“Aquí yace Paul Newman, quien murió hecho un fracaso porque sus ojos se le volvieron castaños”. Paul Newman describía así el epitafio de Paul Newman. Burlándose de la muerte. Atenuando con humor la sombra opaca y siniestra del azar inevitable. Recordando el atributo de sus ojos cristalinos. El brillo que definía su rostro infantil y astuto, en conflicto con los otros y consigo mismo cuando aparecía en películas donde interpretaba héroes de dimensiones humanas. Personajes extraviados en antros de mala muerte donde jugaban billar –The Hustler (Rossen, 1961)–; en rebeldía perpetua mientras sufrían en la cárcel sin perder la dignidad –Cool Hand Luke (Rosenberg, 1967)–; haciendo de la estafa un arte –The Sting (Roy Hill, 1973)–; representando a bandidos que convirtieron su vida en una larga aventura –Butch Cassidy and the Sundance Kid (Roy Hill, 1969)– o descubriendo el carácter de jovencitos nerviosos que resolvían su tristeza disparando una pistola –The Left-Handed Gun (Penn, 1958)–.
Un hijo de la tradición escénica formada en el Actor’s Studio. La academia teatral fundada en Nueva York, a finales de los años 40, que explotaba la memoria emocional como herramienta dramática. Sus alumnos se destacaron a partir de los años 50 cuando hicieron de la pantalla un territorio de crispaciones neuróticas, honrada por guapos tristes como James Dean, Marlon Brando o Mr. Newman.
El adulto con cara de ángel creció a la fuerza. En Torn Curtain (Hitchcock, 1966), Newman y Carolyn Conwell asesinan a un agente alemán de una manera brutal. El rostro del actor y el silencio mudo de Conwell transmiten las emociones de una escena cruel en el ámbito doméstico de una cocina. Entre los dos se reparten la cuota de la sevicia: al agente, tratado como muñeco vudú, le clavan un cuchillo para descerebrar una res; le parten las piernas a golpes; lo arrastran hacia un horno de gas donde lo ahogan con dificultad, hasta que sus manos tiemblan de una manera inútil. Vestido con su trajecito de ciudadano formal, Newman parece un Peter Pan macabro, paseando en el reino del diablo a pesar de él mismo.

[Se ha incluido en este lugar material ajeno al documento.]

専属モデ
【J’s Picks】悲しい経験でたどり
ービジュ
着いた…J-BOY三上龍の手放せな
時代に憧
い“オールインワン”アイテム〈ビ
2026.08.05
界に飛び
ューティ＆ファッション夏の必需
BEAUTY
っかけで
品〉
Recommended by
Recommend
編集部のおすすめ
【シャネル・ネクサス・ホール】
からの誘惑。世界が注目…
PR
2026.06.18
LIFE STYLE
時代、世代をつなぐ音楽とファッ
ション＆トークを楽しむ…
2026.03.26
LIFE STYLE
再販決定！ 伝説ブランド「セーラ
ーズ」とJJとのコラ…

Nacido en Cleveland en 1925, criado en Shaker Heights (Ohio), a su padre nunca le interesó que su hijo actuara. ¿Qué profesión era esa? ¿Podía vivir de fingir poniéndose la piel de otros? Aún así, Arthur Newman cedió. Pero la vida no es una línea recta. Cuando el padre de Newman fallece, su hijo debe regresar a Cleveland para dirigir el negocio familiar: una tienda deportiva. Año y medio después la pasión lo llama de nuevo. No se detuvo jamás. James Dean muere y Newman consigue el papel que habría sido para Dean si la muerte no lo noquea: interpreta al boxeador Rocky Graziano en Somebody Up There Likes Me (1956), dirigida por el sabio Robert Wise.
Surgía un actor emblemático. Representante del cine en una buena cosecha, sembrada en los años 50, perfeccionada en los años 60 y añejada hasta hacer del arte un milagro.
Su historia hace parte de la nuestra. El cine como educación emocional tiene en Paul Newman a un actor de facetas diversas. Recordarlo en Butch Cassidy and the Sundance Kid, al lado de Robert Redford y Katharine Ross, sirve como evocación de la mejor amistad en situaciones extremas. Y es sólo una de sus sesenta y cinco películas. En términos literarios, la obra completa de sus novelas filmadas sirvió para moldear a su público, ofrecerle perspectivas distintas acerca de la realidad y aprender con sus personajes –¿alguien puede resistir, sin angustiarse en la silla, su relación tormentosa con Piper Laurie en The Hustler?–. Escuchemos entonces el ragitme de Scott Joplin que suena en The Sting o, en clave sentimental, cantemos, pensando en él, la canción que se escucha en Butch Cassidy, ‘Raindrops Keep Fallin’ On My Head’. Aparte de todo esto, tenía otra virtud: era enemigo de Nixon, un presidente que siempre estará en el lado oscuro, contrario al legado de Newman.